À la française, the Dutch do Offenbach’s Orphée aux enfers

NetherlandsNetherlands Offenbach, Orphée aux enfers: Soloists, Chorus of Opera Zuid, Philharmonie Zuidnederland / Enrico Delamboye (conductor). Flint Theatre, Amersfoort, 6.6.2023. (LV)

Mathys Lagier (Orphée) and Amel Brahim-Djelloul (Eurydice) © Joost Milde

Production:
Director – Benjamin Prins
Design – Neil Marloes en Wikke and Marrit van der Burgt
Lighting – Julian Maiwald
Choreography – Willy Laury

Cast:
Eurydice – Amel Brahim-Djelloul
Pluton – Mark Omvle
Jupiter – Roger Smeets
Junon – Francis van Broekhuizen
Orphée – Mathys Lagier
Bacchus / Opinion Publique – Thomas Morris
Mercure – Jeroen de Vaal
Diane – Anna Emelianova
John Styx – Olivier Hernandez
Vénus – Marina Ruiz
Cupidon – Sophie Collin
Apollon – Tom Jansen

The word on the street in France is that authentic Offenbach – i.e. most deliriously nihilistic – is likely to be found in the south, in Marseille. What a happy surprise to find that a thousand kilometers north an opera company, based in Maastricht, the Netherland’s south, has been touring a production of Orphée aux enfers that is as maniacally silly and wonderfully romantic as anything you could imagine coming from the Dutch – or even the French.

At the helm again after the company’s success with Fantasio in 2019, director Benjamin Prins described the music ‘as vulnerable as a bubble and extremely extravagant’. Using imaginative stagecraft, including floating chess pieces and other found objects, and putting the chorus in the balcony at one point, he kept the setting at the Athenian Acropolis but veered occasionally into future centuries including an appearance by Offenbach himself. The musical ‘version mixte’ that Prins and conductor Enrico Delamboye concocted was based on the 1858 and 1874 versions, and the production was assembled to fit into venues from the Parktheater in Eindhoven to the Opera op de Parade in ’s-Hertogenbosch, where Orphée will end its run on 22 June.
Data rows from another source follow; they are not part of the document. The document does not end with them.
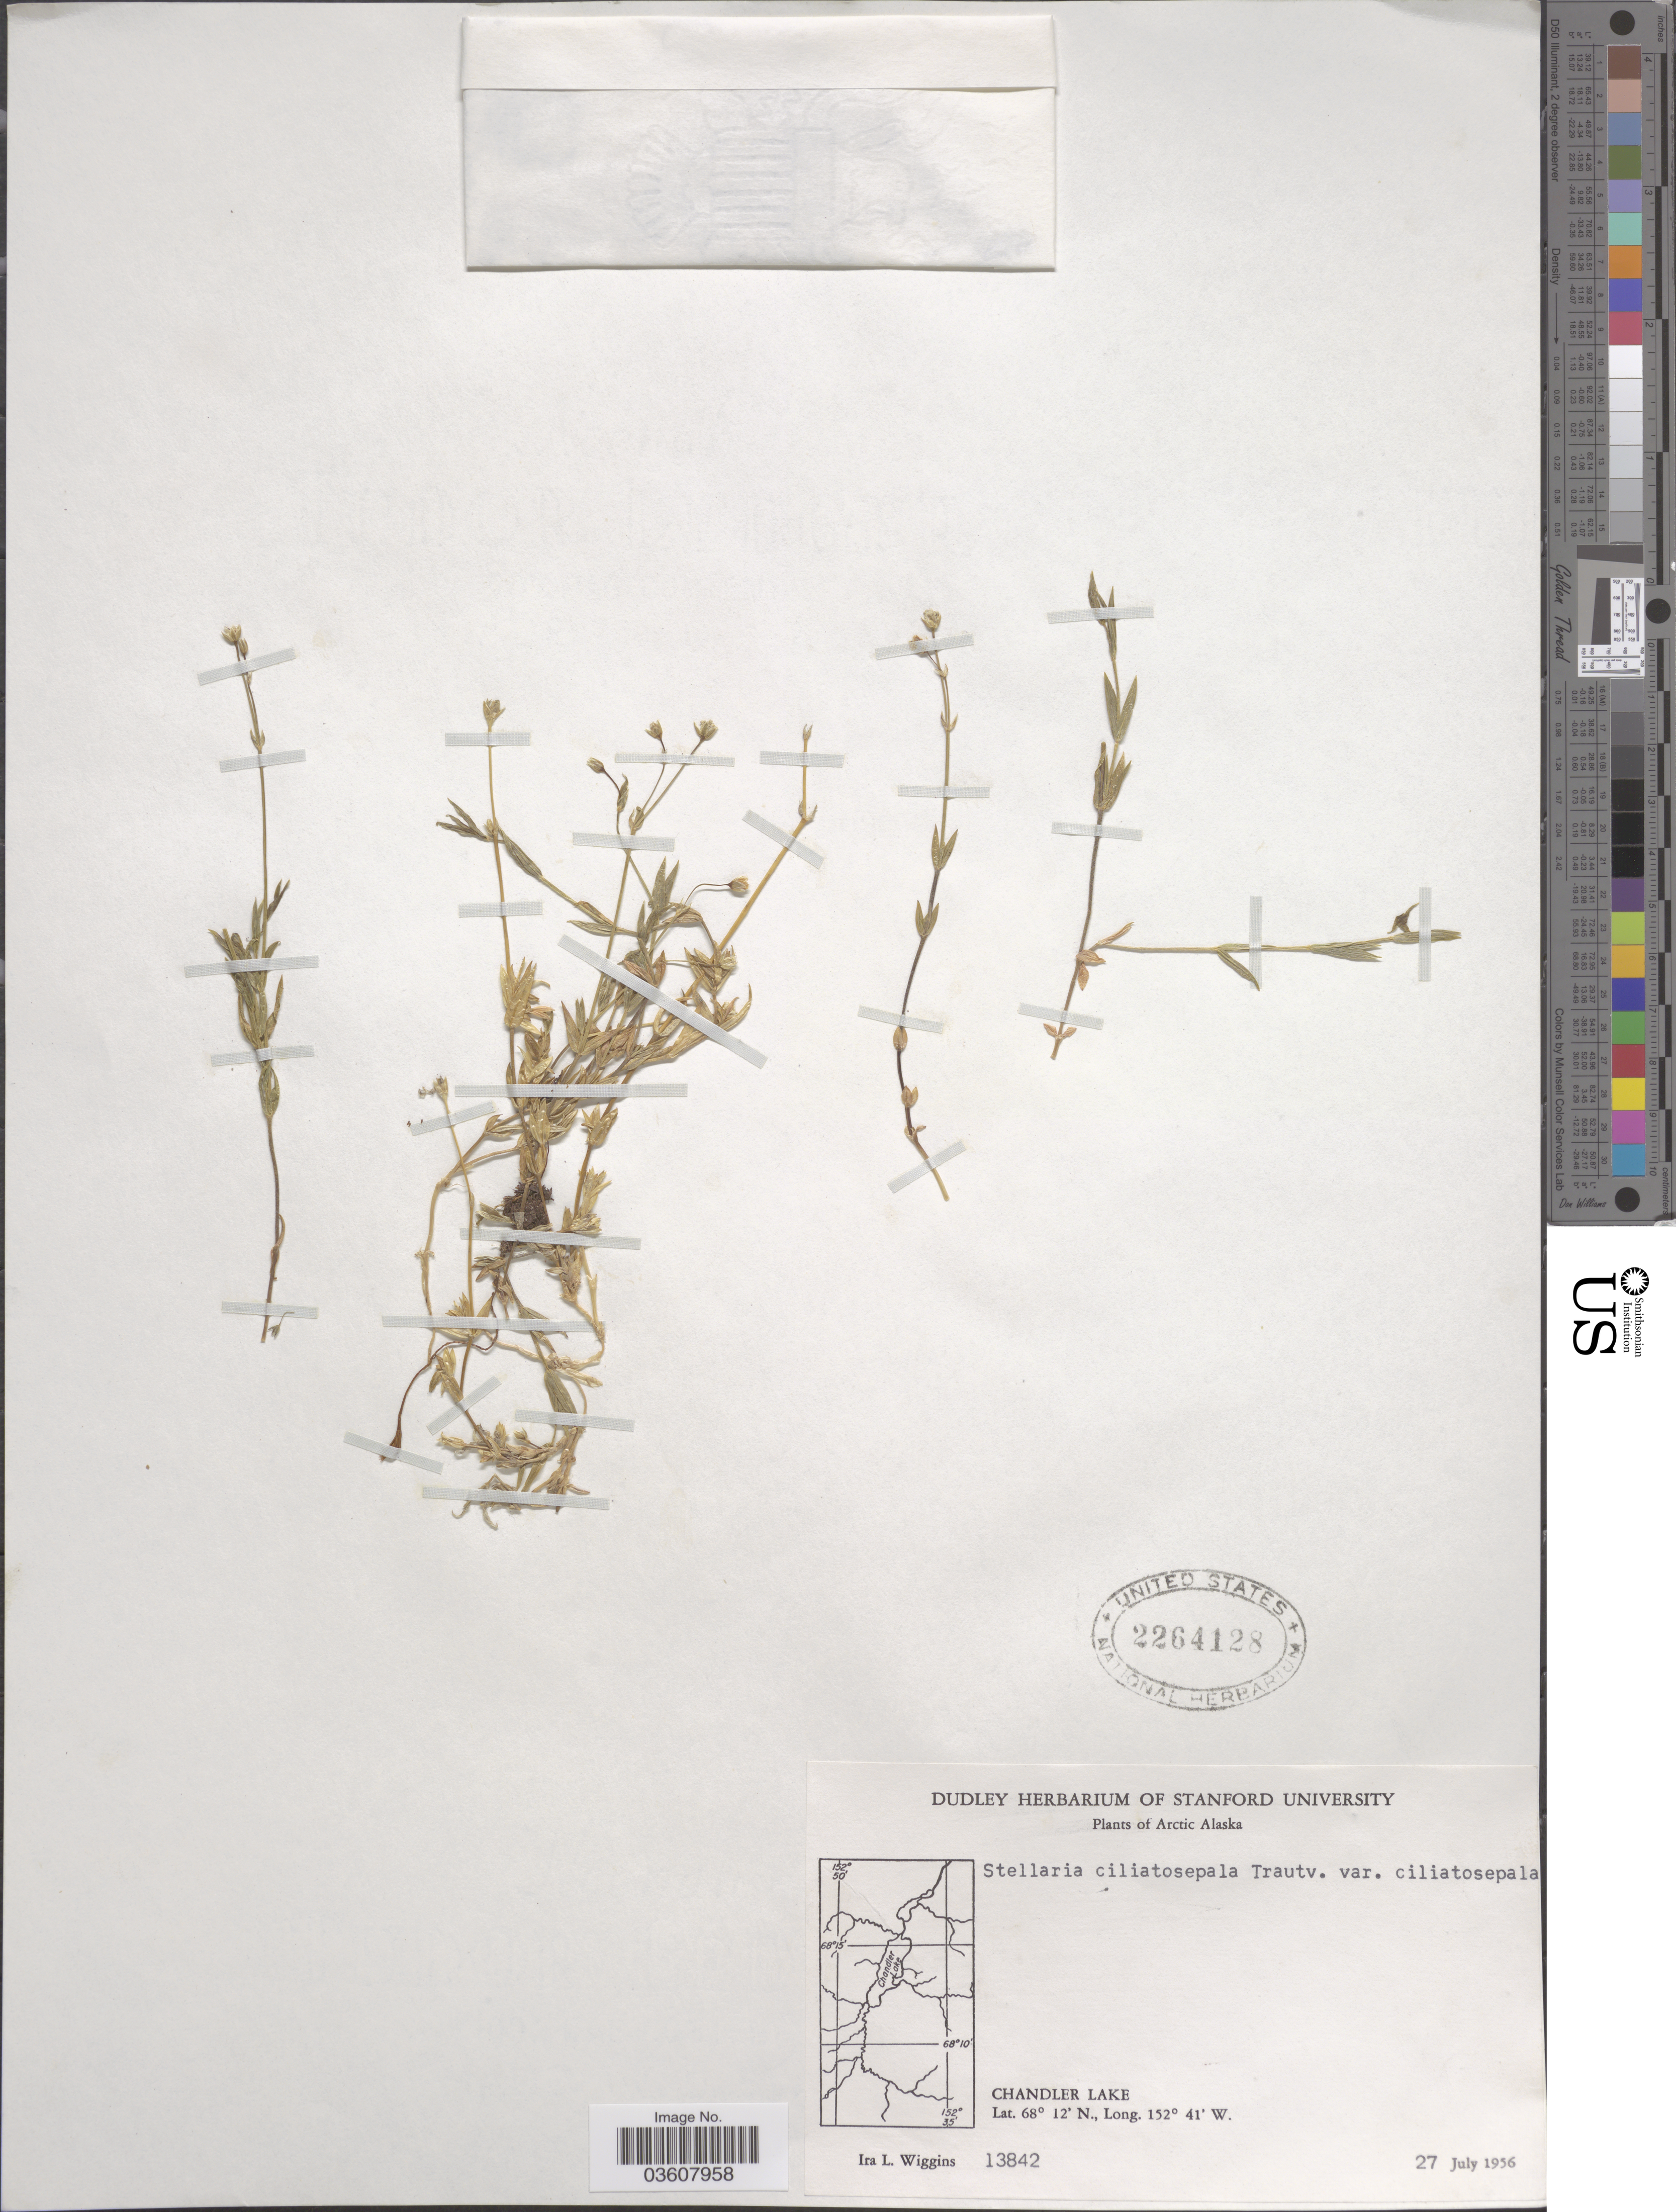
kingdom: Plantae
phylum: Tracheophyta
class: Magnoliopsida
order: Caryophyllales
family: Caryophyllaceae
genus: Stellaria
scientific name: Stellaria ciliatosepala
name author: Trautv.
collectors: I. L. Wiggins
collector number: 13842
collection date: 1956-07-27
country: United States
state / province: Alaska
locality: Arctic Alaska, Chandler Lake.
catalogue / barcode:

It was the company’s first appearance at the Flint in the beautiful city of Amersfoort, and the fun began after the Overture when Thomas Morris’s pugnacious Public Opinion rose from the first row in the audience. Looking like Dustin Hoffman’s Tootsie, Morris chatted to the conductor and friends – ‘Martine, ça va?’ – before reaching a stage populated by five extremely amorous sheep who later would go off in paroxysms of baas while Orphée was busy with his own dirty dancing.

The cast was wonderful from top to bottom, with flashes of unpredictable chemistry. Amel Brahim-Djelloul’s Eurydice flirted deliciously with Mark Omvlee’s commanding Pluton and Mathys Lagier’s egotistical Orphée, and sailed brilliantly through her great arias, while Morris scored as Bacchus as much as with Public Opinion. Only Marina Ruiz’s Vénus, acting exquisitely while carrying a mirror to check her beauty, and Jeroen de Vaal’s otherwise engaging Mercure, struggled to be heard – and during his famous ‘Eh hop! Eh hop!’ the orchestra took such delight that no one could reasonably complain. Sophie Collin’s Cupidon in diapers almost stole the show, and Roger Smeets’s perplexed Jupiter with his stage prop of a lightning bolt was the night’s final and best absurdity.

Energized by musical intrusions that included Mendelssohn’s Violin Concerto, La Marseillaise and Love Me Tender – all absurdly perfect considering Offenbach’s own use of Gluck’s ‘Che farò senza Euridice’ – the entire cast was dancing by the end with some glorious singing by Eurydice and Orphée. The finale came amidst explosions of golden confetti.

The five-person corps de ballet added a sexy French snap of its own throughout the night, whether it was their opening ballet parodying Swan Lake or their embracing Eurydice in the guise of Cerberus’s three heads. Their chaotic take on the iconic galop was a welcome change from a clichéd can-can.

In the pit, the excellent Philharmonie Zuidnederland was tuned in from the start, 46 players strong – probably more than Offenbach’s orchestra at the Théâtre des Bouffes-Parisiens had at the opening but in line with today’s bigger theatres. They had the right sound for Offenbach, including a characteristically French clarinet vibrato, and expertly balanced with the singers and chorus so that not one delectable instrumental morsel was dropped off the table: an acoustic miracle.

Next season, Opera Zuid will take on Mozart’s Der Schauspieldirektor and a Rossini double bill of La Scala di Seta and Il Signor Bruschino. It should be a riot.